We have a literature full of spatial indexing algorithms that can't work in any real system because they assume cache replacement algorithms. This problem isn't even mentioned in modern academic papers. That is extremely low-value research. That's like doing physics research under the assumption that the fundamental laws of physics don't apply. It might be an intellectually interesting exercise but it isn't useful.

It isn't all like this. The spatial indexing literature is actively bad to an unusual extent. If you look at e.g. academic graph analytic algorithm research, where I also worked, it is mostly just decades behind the non-academic state-of-the-art. The literature won't mislead you but it also won't tell you where the frontier is.

1 comments

I'm not really trying to white knight for academia. I know there is a lot of low-quality stuff (part of that is just reality, most of the work done in academia or industry won't stand the test of time). But I do kind of have to assume that if this field of work is continuing there is a reason and they haven't just been spinning wheels for 40 years because they missed something simple and obvious.

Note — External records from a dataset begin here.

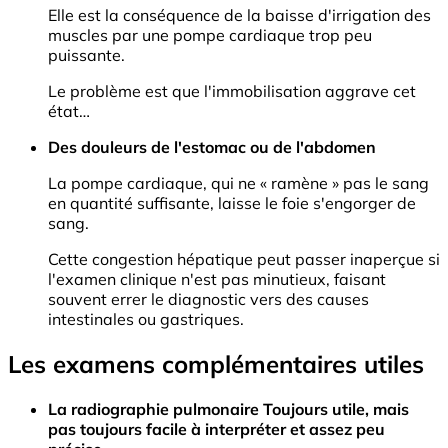
Elle est la conséquence de la baisse d'irrigation des
muscles par une pompe cardiaque trop peu
puissante.
Le problème est que l'immobilisation aggrave cet
état…
Des douleurs de l'estomac ou de l'abdomen
La pompe cardiaque, qui ne « ramène » pas le sang
en quantité suffisante, laisse le foie s'engorger de
sang.
Cette congestion hépatique peut passer inaperçue si
l'examen clinique n'est pas minutieux, faisant
souvent errer le diagnostic vers des causes
intestinales ou gastriques.
Les examens complémentaires utiles
La radiographie pulmonaire Toujours utile, mais
pas toujours facile à interpréter et assez peu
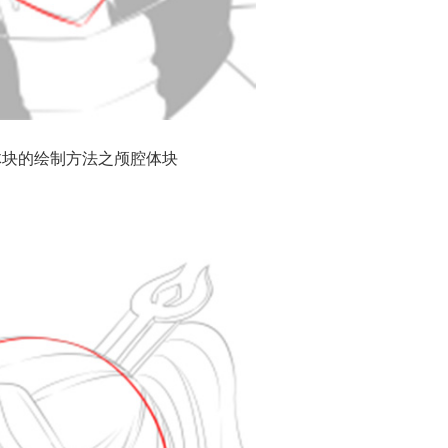
体块的绘制方法之颅腔体块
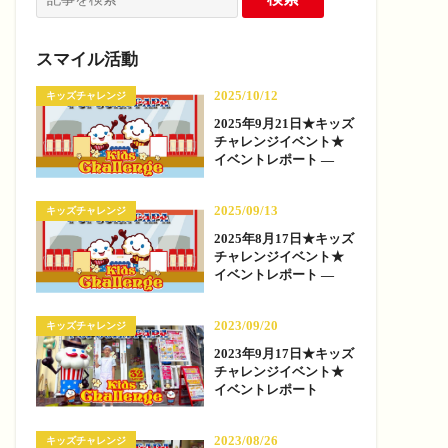
スマイル活動
2025/10/12
キッズチャレンジ
2025年9月21日★キッズ
チャレンジイベント★
イベントレポート —
2025/09/13
キッズチャレンジ
2025年8月17日★キッズ
チャレンジイベント★
イベントレポート —
2023/09/20
キッズチャレンジ
2023年9月17日★キッズ
チャレンジイベント★
イベントレポート
2023/08/26
キッズチャレンジ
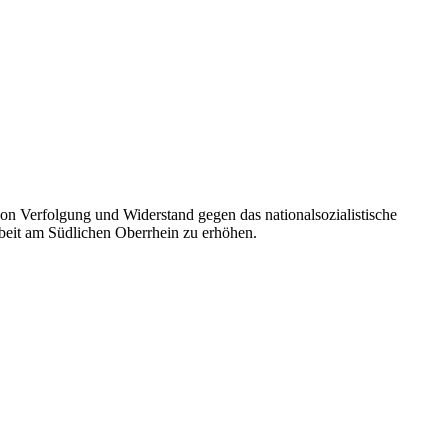
n Verfolgung und Widerstand gegen das nationalsozialistische
rbeit am Südlichen Oberrhein zu erhöhen.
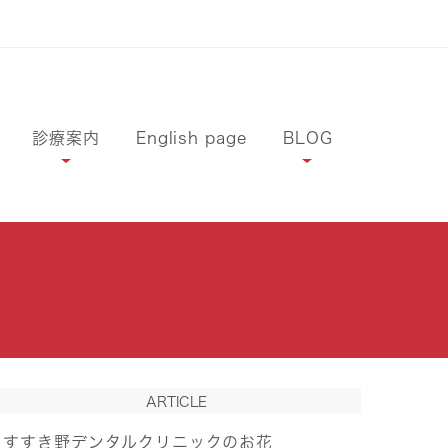
診療案内
English page
BLOG
ARTICLE
すすき野デンタルクリニックのお花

This article[0] says "Data changes are usually much less frequent than queries, so incurring an initial cost of processing data into an index is a fair price to pay for instant searches afterwards."

Is that what you're referring to with cache replacement? There's no way to quickly update the index?

Wikipedia says "The R-tree was proposed by Antonin Guttman in 1984 and has found significant use in both theoretical and applied contexts."

I'm gathering that there are applications which are ok with that limitation? Generally there is communication and awareness between industry and academia, if everyone really needs cache replacement for it to be useful, why have they not attempted to account for it? What is the cause of the total disconnect you describe?

[0] https://blog.mapbox.com/a-dive-into-spatial-search-algorithm...